> [STATED PROBLEM A] In the listing, take the lines from its first line through the line with "crop: left 28.598%, right 29.27%" and give them again with "processed" substituted for "developed", leaving everything else unchanged.
> [STATED PROBLEM B] Proceed with the text on the in-memory data management project, writing on from its final sentence.

--- PROVIDED TEXT ---

Hasso-Plattner-Institut
  
Hasso-Plattner-Institut
Prof. Dr. h.c. Hasso Plattner
  
 

Bachelor’s Project – In-Memory Data Management

A Common Database Approach for OLTP and OLAP Using an In-Memory Column Database

This bachelor’s project was conducted from October 2008 to July 2009 at our research group in cooperation with SAP AG. Starting with analyzing the characteristics of OLTP systems the project focused on how an in-memory data layer can change how “traditional” OLTP applications work. By eliminating redundantly stored aggregates, views, and summary data the applications became 10-100 times faster while improving change management and extensibility. Furthermore, the in-memory data management enables analytics and search on the same set of data. Consequently, a set of totally new applications becomes feasible with a reduced total cost of ownership as a side effect. These applications will enable businesses to become clear enterprises by getting real-time insights, making more confident decisions, anticipating and reacting to changing conditions, and becoming more flexible while being more effective by taking better advantage of the data that is already there. We applied the concept of in-memory data management to build an improved Financial Accounting. Connecting SAP’s in-memory column store TREX to an SAP ERP system while modifying the applications towards the changed programming paradigm could show the impact of such a technology.

Motivation

Because enterprise applications are built on 20-year old data management infrastructure, which was designed to meet requirements for OLTP systems, the goal of the project was to leverage the advantages of in-memory column-oriented data management for enterprise applications. Nowadays, enterprise applications have become more sophisticated, data set sizes have increased, requirements on the freshness of input data have increased, and the time allotted for completing business processes has been reduced. Enterprise applications have become increasingly complicated to make up for shortcomings in the data management infrastructure including separate stores for transactional and analytical data. In fact, enterprise applications just use a small subset of current database features, especially for transactional behavior and session handling. Storing data redundantly by predefined characteristics is used to solve performance issues while accepting both an increase of complexity and a decrease of flexibility at the same time. Enterprise applications today are primarily focused on the day-to-day transaction processing needed to run the business while the analytical processing necessary to understand and manage the business is added on thereafter. At the same time, hardware has evolved; for example, the size of main memory has been significantly increased and multi-core CPU’s allow massive parallelization. Column databases are a new data management technology in which data is organized along columns, in contrast to conventional RDBMSs where it is organized along rows. Column databases are particularly attractive for analytical queries, which often require subsets of relations and aggregations across columns. Memory-based column databases, such as SAP's Business Warehouse Accelerator (TREX), can rapidly execute analytics-style queries. In contrast to disk-based approaches, the in-memory computing capabilities allow rapid access to single business entities as well, even though sequential scanning is still faster. Due to compression, memory-based column databases can even manage data set sizes of large businesses on a handful of blade servers by distributing data across multiple servers using a shared-nothing approach.

--- RECORDS PROVIDED ---

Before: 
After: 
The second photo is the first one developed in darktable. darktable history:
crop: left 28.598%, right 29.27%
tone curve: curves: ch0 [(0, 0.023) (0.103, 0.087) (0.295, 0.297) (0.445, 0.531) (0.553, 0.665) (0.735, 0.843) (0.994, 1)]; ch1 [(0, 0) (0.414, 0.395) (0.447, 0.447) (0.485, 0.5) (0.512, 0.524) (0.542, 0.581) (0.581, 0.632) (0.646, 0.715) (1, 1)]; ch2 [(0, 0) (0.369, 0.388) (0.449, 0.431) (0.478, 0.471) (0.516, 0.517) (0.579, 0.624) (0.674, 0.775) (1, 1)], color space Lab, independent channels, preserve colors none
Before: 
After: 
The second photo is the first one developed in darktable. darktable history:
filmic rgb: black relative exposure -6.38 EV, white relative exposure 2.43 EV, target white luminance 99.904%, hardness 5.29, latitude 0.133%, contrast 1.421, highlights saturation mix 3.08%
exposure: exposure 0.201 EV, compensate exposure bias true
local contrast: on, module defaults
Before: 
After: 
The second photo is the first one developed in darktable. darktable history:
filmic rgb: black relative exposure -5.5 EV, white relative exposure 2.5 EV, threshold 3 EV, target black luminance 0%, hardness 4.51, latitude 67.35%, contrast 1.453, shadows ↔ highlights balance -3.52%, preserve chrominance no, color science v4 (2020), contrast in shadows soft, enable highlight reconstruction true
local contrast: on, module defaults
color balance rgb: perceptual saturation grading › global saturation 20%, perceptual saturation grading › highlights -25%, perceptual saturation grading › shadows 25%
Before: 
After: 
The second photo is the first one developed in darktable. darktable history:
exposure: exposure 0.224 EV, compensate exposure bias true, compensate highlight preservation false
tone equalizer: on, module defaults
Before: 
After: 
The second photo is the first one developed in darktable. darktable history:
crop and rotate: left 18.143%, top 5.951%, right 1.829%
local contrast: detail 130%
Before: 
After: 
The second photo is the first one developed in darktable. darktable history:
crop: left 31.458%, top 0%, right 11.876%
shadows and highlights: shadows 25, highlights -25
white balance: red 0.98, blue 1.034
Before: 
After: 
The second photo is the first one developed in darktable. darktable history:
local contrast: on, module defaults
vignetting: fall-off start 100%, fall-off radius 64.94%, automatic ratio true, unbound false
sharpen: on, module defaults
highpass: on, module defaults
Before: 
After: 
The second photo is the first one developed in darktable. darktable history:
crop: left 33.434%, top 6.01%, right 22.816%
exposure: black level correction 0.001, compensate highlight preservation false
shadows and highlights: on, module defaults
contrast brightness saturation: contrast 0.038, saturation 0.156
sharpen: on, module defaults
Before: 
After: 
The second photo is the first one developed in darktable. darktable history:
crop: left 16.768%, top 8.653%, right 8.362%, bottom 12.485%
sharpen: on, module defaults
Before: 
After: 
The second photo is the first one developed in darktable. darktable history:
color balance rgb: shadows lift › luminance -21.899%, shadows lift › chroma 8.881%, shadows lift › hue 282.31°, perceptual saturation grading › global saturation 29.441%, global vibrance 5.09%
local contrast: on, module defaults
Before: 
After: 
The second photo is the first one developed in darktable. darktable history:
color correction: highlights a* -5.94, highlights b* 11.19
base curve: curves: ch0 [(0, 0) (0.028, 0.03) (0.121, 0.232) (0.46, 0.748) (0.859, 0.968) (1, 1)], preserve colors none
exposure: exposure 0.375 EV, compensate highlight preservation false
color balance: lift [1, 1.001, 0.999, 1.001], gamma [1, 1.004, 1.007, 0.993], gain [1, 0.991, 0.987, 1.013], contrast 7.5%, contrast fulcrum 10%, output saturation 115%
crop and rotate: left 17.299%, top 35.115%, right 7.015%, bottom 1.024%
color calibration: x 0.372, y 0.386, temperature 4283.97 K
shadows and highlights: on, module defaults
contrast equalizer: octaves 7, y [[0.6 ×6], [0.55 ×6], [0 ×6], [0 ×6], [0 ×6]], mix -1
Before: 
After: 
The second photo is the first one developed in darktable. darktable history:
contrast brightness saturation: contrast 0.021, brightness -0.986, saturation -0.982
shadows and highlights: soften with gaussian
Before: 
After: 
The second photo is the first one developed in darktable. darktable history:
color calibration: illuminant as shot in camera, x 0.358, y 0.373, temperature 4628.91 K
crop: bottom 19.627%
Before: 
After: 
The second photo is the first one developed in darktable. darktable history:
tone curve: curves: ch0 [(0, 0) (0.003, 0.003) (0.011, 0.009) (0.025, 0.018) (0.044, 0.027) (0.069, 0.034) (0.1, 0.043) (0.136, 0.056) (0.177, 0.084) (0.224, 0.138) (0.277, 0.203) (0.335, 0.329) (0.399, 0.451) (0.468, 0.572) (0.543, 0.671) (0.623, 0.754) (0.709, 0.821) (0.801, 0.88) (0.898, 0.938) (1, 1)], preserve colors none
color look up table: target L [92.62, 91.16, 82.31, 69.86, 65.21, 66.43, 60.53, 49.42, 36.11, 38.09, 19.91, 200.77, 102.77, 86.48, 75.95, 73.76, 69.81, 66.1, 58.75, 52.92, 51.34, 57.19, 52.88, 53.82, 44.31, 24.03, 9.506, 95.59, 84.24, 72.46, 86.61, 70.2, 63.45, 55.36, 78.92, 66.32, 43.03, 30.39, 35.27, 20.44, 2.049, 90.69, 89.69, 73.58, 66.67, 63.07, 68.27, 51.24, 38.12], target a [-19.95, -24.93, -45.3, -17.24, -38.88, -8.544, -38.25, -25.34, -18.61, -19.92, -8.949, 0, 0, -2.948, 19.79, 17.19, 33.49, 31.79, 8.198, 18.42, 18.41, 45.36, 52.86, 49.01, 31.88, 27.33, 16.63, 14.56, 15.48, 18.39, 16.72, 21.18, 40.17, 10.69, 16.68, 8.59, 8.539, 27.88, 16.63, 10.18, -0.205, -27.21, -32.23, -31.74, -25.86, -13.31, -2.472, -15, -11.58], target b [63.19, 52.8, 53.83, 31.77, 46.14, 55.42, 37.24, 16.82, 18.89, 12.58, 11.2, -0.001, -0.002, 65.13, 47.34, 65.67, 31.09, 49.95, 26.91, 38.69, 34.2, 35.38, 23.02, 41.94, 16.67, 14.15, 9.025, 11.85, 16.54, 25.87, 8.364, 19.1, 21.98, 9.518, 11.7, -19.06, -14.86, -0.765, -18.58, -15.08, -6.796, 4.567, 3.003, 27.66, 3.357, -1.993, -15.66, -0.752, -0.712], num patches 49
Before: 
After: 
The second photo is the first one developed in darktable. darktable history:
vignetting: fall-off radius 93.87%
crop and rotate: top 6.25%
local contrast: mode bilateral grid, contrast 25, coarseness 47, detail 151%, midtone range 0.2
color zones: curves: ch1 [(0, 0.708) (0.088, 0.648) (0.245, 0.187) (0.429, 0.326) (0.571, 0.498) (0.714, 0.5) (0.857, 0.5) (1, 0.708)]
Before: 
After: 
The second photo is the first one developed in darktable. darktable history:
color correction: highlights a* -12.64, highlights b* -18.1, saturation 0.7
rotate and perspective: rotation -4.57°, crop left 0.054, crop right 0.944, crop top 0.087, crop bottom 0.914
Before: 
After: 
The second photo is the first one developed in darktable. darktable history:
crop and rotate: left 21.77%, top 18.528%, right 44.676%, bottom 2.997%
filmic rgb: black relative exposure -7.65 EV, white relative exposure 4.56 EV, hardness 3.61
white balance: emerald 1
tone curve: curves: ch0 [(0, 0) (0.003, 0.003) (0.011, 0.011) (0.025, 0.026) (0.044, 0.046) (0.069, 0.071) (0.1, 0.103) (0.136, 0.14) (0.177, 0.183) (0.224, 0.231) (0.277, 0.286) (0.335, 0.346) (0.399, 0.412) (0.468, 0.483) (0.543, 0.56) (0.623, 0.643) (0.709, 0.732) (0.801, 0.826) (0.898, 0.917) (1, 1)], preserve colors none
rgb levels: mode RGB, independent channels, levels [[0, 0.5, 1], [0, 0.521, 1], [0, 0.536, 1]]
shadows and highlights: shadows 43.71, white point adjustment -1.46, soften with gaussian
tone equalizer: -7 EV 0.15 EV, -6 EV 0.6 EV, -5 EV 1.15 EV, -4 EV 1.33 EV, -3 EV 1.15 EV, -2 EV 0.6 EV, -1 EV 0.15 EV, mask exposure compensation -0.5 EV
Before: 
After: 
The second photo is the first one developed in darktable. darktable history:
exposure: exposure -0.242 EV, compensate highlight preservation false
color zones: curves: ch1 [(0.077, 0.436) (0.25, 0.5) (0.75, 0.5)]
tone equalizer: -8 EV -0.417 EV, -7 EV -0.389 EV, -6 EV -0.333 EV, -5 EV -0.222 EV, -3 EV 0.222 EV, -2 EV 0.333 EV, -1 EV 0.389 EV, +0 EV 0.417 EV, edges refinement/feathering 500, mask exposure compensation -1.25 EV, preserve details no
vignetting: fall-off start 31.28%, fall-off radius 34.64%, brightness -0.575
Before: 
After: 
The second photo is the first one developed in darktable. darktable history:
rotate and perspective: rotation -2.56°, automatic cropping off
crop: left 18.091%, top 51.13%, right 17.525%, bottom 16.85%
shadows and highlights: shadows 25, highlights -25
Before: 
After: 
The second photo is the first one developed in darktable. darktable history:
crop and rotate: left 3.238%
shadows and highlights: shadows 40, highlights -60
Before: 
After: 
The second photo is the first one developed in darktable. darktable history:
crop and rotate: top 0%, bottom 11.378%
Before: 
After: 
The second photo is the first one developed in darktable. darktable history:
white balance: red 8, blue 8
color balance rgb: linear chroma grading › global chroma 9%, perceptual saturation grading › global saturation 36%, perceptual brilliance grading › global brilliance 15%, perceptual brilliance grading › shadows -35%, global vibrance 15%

---

> [TASK OUTPUT A]
Before: 
After: 
The second photo is the first one processed in darktable. darktable history:
crop: left 28.598%, right 29.27%

> [TASK OUTPUT B]
Enterprise Application-specific Data Management

Furthermore, part of this project has been a requirements engineering for enterprise data management, which has been derived from data characteristics and usage patterns of enterprise applications in realistic customer environments. By using both the identified enterprise application-specific characteristics and the in-memory column store SAP TREX, a prototype has been built to enable complex OLTP operations and real-time analytics by modifying an SAP ERP system. The following database techniques have been taken into account and leveraged in the proof-of-concept prototype:

  • In-memory data management
  • Column-wise data representation
  • Lightweight data compression
  • Technical insert only approach
  • Enterprise application-specific compression process (Merge)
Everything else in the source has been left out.